Called back from an August recess by Speaker Nancy Pelosi, the House passed by a vote of 247-161 a $26.1 billion spending bill to shore up education and health programs for states hit hard by the recession. The measure, already approved last week in the Senate, will move quickly to President Obama, who is expected to immediately sign it into law.

Among its provisions, the bill would extend for six months the enhanced federal medical assistance percentage, or FMAP, as many Americans continue to struggle with job losses and health costs. Without that extension, the FMAP program was due to expire on Dec. 31.

Just two Republicans supported the measure. But it had the backing of both chain and independent pharmacy lobbyists, who said the funding program will provide relief to millions of lower-income and out-of-work Americans and prevent further cuts in pharmacy-centered patient care.

Among the groups praising the spending bill’s passage Tuesday were the National Association of Chain Drug Stores and the National Community Pharmacists Association.

“This enhanced federal funding of state Medicaid programs is important to help prevent additional cuts to pharmacy services and pharmacy access at the state level,” said NACDS president and CEO Steve Anderson. “Anything that hinders pharmacy access is counterproductive, because when patients do not take their medications correctly health suffers and long-term healthcare costs rise.”

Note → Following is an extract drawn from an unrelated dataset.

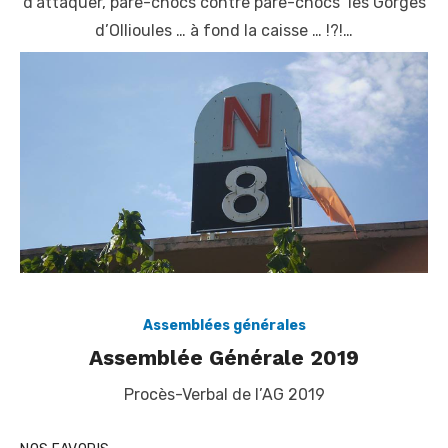
d’attaquer, pare-chocs contre pare-chocs les Gorges
d’Ollioules … à fond la caisse … !?!…
Assemblées générales
Assemblée Générale 2019
Procès-Verbal de l’AG 2019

NCPA acting EVP and CEO Doug Hoey also endorsed the legislation. “States are experiencing severe revenue shortfalls in this troubling economic environment. However, virtually all of the states are constitutionally mandated to balance their budgets, making certain programs like Medicaid targets for cuts,” he noted. “Unfortunately, many state governments reach that goal by dramatically reducing reimbursements to healthcare providers who provide these critical services, which is a penny-wise and pound-foolish policy.

“For independent community pharmacies, already working off of slim profit margins and that tend to serve a high percentage of Medicaid patients in underserved areas; these cuts would not be financially sustainable,” Hoey asserted. “The fact is prescription drug treatment is less expensive than visits to emergency rooms and doctor's offices. But the money saved by cutting reimbursements to pharmacies in the present will be washed away in the future by more costly healthcare options having to be pursued by Medicaid patients.

“The FMAP extension helps to guard against this unfortunate but predictable sequence of events from happening,” added NCPA’s acting chief.

Hoey cited three Democratic lawmakers in particular –– Sens. Harry Reid of Nevada, the Senate majority leader; Blanche Lincoln of Arkansas and Patty Murray of Washington state –– “for working closely with NCPA throughout this process.”